Major HPS Ahluwalia was an instructor at the High Altitude Warfare School of the Indian Army but went to the front in the 1965 war with Pakistan. His unit came under fire and a bullet entered his neck and damaged his spine. For years later, Major Ahluwalia endured a long, painful and imperfect recovery. The lack of expertise in India in spinal injuries’ treatments led him to set up the ISIC.

Mountaineering remained his subject forever. He was part of the first Indian team to reach the top of Mt Everest in 1965. He wrote over 13 books, including his autobiography Higher Than Everest. He also served as a former president of the Indian Mountaineering Foundation and the Delhi Mountaineering Association.

For the past many years, Major Ahluwalia kept himself in giving tips to budding mountaineers and a new lease of life to the differently-abled. Despite his debilitating injury, he continued to pursue his love for adventure by organising events such as the Silk Route Expedition (1994), say reports. He was honoured with Padma Bhushan, Padma Shri and the Arjuna Award. He also received the Tenzing Norgay National Adventure Award.

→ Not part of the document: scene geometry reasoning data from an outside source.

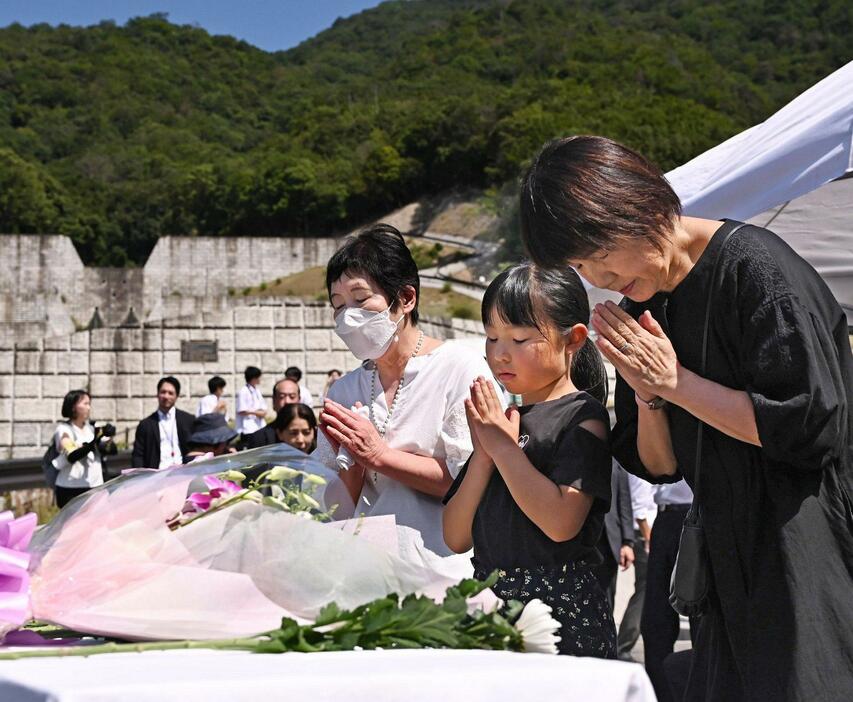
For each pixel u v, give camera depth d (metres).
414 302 3.53
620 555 6.77
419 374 3.51
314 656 1.55
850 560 2.25
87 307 72.00
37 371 39.28
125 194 104.69
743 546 2.33
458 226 86.56
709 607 2.43
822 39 137.88
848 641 2.20
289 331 39.56
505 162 90.00
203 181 102.62
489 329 2.88
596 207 2.28
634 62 120.19
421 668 1.41
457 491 2.89
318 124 116.31
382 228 3.52
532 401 2.91
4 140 117.69
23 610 1.76
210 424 8.55
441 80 128.50
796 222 5.34
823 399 2.17
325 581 1.85
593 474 2.68
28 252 71.75
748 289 2.28
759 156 4.29
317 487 2.32
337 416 3.34
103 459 11.70
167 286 73.19
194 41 152.62
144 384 39.22
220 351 39.38
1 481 14.71
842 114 4.15
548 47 127.50
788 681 2.20
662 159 93.38
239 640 1.67
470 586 1.73
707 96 115.12
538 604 1.81
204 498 2.10
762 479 2.32
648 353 2.29
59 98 129.38
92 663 1.50
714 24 142.25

Major Ahluwalia was also one of the few observers who spoke about climate change first. In an interview to a newspaper in 2009, he acknowledged global warming and the negative impact of glacial melting on Indian rivers. As the then president of the Indian Mountaineering Federation, he proposed a joint scientific expedition with China to study glaciers and the source of rivers at Mt. Kailash and Mansarovar, he told the newspaper.

Major HPS Ahluwalia was 85, and is survived by his wife, Bholi Ahluwalia and daughter Sugandh Ahluwalia.